[Machine-readable electronics designs]
- Opening Delimiter -

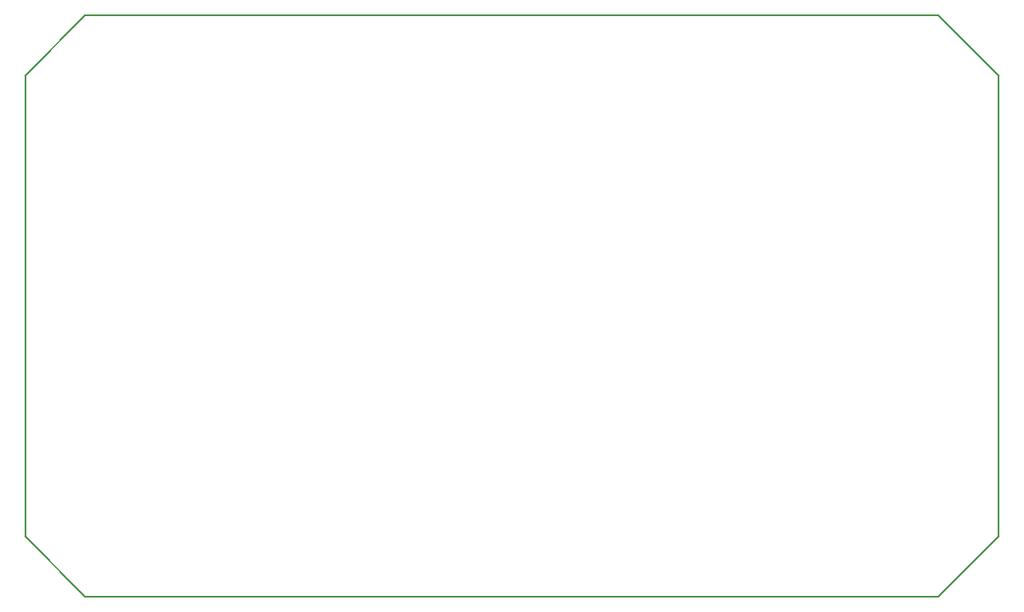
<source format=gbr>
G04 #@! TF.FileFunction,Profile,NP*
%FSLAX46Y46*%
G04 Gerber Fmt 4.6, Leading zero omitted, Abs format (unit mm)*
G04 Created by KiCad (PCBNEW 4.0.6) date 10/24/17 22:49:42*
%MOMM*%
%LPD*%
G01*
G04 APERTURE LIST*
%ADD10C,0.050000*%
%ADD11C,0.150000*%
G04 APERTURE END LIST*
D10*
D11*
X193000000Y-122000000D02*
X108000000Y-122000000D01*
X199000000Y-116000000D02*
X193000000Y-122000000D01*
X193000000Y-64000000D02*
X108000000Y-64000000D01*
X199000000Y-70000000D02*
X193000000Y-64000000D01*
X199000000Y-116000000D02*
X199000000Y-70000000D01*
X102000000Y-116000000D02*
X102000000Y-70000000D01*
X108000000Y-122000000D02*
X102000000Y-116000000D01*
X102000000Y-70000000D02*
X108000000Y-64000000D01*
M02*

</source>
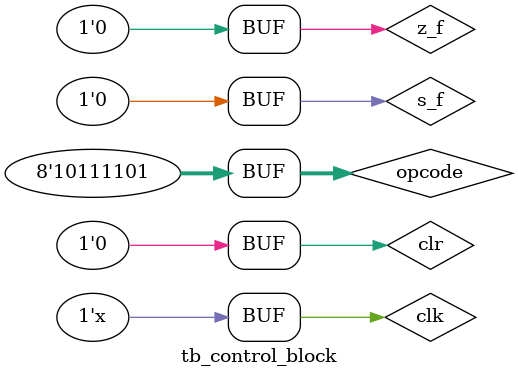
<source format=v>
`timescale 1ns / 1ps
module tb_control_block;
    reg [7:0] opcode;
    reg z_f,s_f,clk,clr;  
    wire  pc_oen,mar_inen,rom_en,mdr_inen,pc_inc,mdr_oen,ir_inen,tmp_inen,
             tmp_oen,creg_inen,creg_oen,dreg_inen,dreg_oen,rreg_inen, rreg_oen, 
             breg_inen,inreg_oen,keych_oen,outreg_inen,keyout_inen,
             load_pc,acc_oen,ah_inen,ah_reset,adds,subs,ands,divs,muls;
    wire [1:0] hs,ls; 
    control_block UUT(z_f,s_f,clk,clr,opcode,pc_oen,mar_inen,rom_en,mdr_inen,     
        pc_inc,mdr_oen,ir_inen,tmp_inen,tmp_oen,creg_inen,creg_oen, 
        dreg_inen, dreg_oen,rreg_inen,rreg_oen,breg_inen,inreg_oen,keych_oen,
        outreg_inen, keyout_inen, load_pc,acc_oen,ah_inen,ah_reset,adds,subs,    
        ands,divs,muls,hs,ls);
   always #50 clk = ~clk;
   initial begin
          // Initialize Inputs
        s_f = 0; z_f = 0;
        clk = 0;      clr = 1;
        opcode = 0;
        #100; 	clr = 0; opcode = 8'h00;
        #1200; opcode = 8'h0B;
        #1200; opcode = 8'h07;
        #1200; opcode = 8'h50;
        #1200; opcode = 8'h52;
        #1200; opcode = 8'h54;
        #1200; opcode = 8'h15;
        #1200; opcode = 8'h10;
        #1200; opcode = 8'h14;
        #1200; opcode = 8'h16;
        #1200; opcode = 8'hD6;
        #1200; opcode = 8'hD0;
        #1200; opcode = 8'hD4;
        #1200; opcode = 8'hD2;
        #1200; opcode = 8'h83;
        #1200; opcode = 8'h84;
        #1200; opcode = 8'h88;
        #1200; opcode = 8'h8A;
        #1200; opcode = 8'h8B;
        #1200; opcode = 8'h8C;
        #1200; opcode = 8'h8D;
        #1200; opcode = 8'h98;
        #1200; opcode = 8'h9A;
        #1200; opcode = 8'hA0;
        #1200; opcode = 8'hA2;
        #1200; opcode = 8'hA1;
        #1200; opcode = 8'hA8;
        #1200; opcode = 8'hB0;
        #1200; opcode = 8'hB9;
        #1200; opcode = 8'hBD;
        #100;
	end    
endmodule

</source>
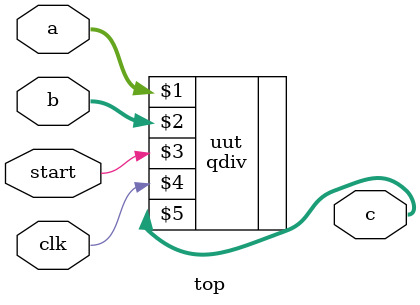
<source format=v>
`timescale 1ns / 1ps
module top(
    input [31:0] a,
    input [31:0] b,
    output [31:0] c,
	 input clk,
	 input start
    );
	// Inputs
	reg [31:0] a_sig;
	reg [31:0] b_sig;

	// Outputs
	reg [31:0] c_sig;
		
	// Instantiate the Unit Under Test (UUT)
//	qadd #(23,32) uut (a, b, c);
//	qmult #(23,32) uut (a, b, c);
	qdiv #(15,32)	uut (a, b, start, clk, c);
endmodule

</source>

- Closing Delimiter -

What you should do:
Reproduce the data above in full, exactly, with the images removed.

Written reply:
<source format=gbr>
G04 #@! TF.FileFunction,Profile,NP*
%FSLAX46Y46*%
G04 Gerber Fmt 4.6, Leading zero omitted, Abs format (unit mm)*
G04 Created by KiCad (PCBNEW 4.0.6) date 10/24/17 22:49:42*
%MOMM*%
%LPD*%
G01*
G04 APERTURE LIST*
%ADD10C,0.050000*%
%ADD11C,0.150000*%
G04 APERTURE END LIST*
D10*
D11*
X193000000Y-122000000D02*
X108000000Y-122000000D01*
X199000000Y-116000000D02*
X193000000Y-122000000D01*
X193000000Y-64000000D02*
X108000000Y-64000000D01*
X199000000Y-70000000D02*
X193000000Y-64000000D01*
X199000000Y-116000000D02*
X199000000Y-70000000D01*
X102000000Y-116000000D02*
X102000000Y-70000000D01*
X108000000Y-122000000D02*
X102000000Y-116000000D01*
X102000000Y-70000000D02*
X108000000Y-64000000D01*
M02*

</source>
<source format=v>
`timescale 1ns / 1ps
module tb_control_block;
    reg [7:0] opcode;
    reg z_f,s_f,clk,clr;  
    wire  pc_oen,mar_inen,rom_en,mdr_inen,pc_inc,mdr_oen,ir_inen,tmp_inen,
             tmp_oen,creg_inen,creg_oen,dreg_inen,dreg_oen,rreg_inen, rreg_oen, 
             breg_inen,inreg_oen,keych_oen,outreg_inen,keyout_inen,
             load_pc,acc_oen,ah_inen,ah_reset,adds,subs,ands,divs,muls;
    wire [1:0] hs,ls; 
    control_block UUT(z_f,s_f,clk,clr,opcode,pc_oen,mar_inen,rom_en,mdr_inen,     
        pc_inc,mdr_oen,ir_inen,tmp_inen,tmp_oen,creg_inen,creg_oen, 
        dreg_inen, dreg_oen,rreg_inen,rreg_oen,breg_inen,inreg_oen,keych_oen,
        outreg_inen, keyout_inen, load_pc,acc_oen,ah_inen,ah_reset,adds,subs,    
        ands,divs,muls,hs,ls);
   always #50 clk = ~clk;
   initial begin
          // Initialize Inputs
        s_f = 0; z_f = 0;
        clk = 0;      clr = 1;
        opcode = 0;
        #100; 	clr = 0; opcode = 8'h00;
        #1200; opcode = 8'h0B;
        #1200; opcode = 8'h07;
        #1200; opcode = 8'h50;
        #1200; opcode = 8'h52;
        #1200; opcode = 8'h54;
        #1200; opcode = 8'h15;
        #1200; opcode = 8'h10;
        #1200; opcode = 8'h14;
        #1200; opcode = 8'h16;
        #1200; opcode = 8'hD6;
        #1200; opcode = 8'hD0;
        #1200; opcode = 8'hD4;
        #1200; opcode = 8'hD2;
        #1200; opcode = 8'h83;
        #1200; opcode = 8'h84;
        #1200; opcode = 8'h88;
        #1200; opcode = 8'h8A;
        #1200; opcode = 8'h8B;
        #1200; opcode = 8'h8C;
        #1200; opcode = 8'h8D;
        #1200; opcode = 8'h98;
        #1200; opcode = 8'h9A;
        #1200; opcode = 8'hA0;
        #1200; opcode = 8'hA2;
        #1200; opcode = 8'hA1;
        #1200; opcode = 8'hA8;
        #1200; opcode = 8'hB0;
        #1200; opcode = 8'hB9;
        #1200; opcode = 8'hBD;
        #100;
	end    
endmodule

</source>
<source format=v>
`timescale 1ns / 1ps
module top(
    input [31:0] a,
    input [31:0] b,
    output [31:0] c,
	 input clk,
	 input start
    );
	// Inputs
	reg [31:0] a_sig;
	reg [31:0] b_sig;

	// Outputs
	reg [31:0] c_sig;
		
	// Instantiate the Unit Under Test (UUT)
//	qadd #(23,32) uut (a, b, c);
//	qmult #(23,32) uut (a, b, c);
	qdiv #(15,32)	uut (a, b, start, clk, c);
endmodule

</source>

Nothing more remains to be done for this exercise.